* **What you have to do**
Going from the top of the data below, give again each line through the one containing "1Vaishali Dhingra, Teerthanker", both ends kept.

* **Available data**
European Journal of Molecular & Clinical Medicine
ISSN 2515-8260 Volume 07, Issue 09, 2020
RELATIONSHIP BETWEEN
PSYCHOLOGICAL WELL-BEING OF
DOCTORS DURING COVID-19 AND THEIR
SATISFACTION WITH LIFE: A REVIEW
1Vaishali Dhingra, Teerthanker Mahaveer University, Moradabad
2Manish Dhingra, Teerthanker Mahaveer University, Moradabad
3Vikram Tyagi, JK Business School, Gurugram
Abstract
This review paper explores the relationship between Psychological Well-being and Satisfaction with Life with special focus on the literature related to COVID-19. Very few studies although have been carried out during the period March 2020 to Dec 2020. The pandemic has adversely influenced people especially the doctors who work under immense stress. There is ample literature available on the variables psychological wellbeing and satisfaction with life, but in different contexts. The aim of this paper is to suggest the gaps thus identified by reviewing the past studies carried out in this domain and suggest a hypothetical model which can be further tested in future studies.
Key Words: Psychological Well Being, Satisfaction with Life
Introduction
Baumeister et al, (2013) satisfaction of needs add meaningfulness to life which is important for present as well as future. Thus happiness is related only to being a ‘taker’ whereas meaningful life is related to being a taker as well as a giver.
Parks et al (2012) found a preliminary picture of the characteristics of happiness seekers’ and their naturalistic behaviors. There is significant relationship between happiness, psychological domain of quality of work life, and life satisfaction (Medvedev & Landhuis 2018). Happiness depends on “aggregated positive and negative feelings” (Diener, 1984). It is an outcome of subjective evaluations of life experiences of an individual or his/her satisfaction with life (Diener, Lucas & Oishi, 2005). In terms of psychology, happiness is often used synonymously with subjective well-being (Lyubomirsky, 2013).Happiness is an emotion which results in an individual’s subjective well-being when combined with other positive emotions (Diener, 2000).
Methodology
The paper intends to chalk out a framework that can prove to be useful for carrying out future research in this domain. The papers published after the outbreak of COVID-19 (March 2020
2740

* **Solution for this problem**
European Journal of Molecular & Clinical Medicine
ISSN 2515-8260 Volume 07, Issue 09, 2020
RELATIONSHIP BETWEEN
PSYCHOLOGICAL WELL-BEING OF
DOCTORS DURING COVID-19 AND THEIR
SATISFACTION WITH LIFE: A REVIEW
1Vaishali Dhingra, Teerthanker Mahaveer University, Moradabad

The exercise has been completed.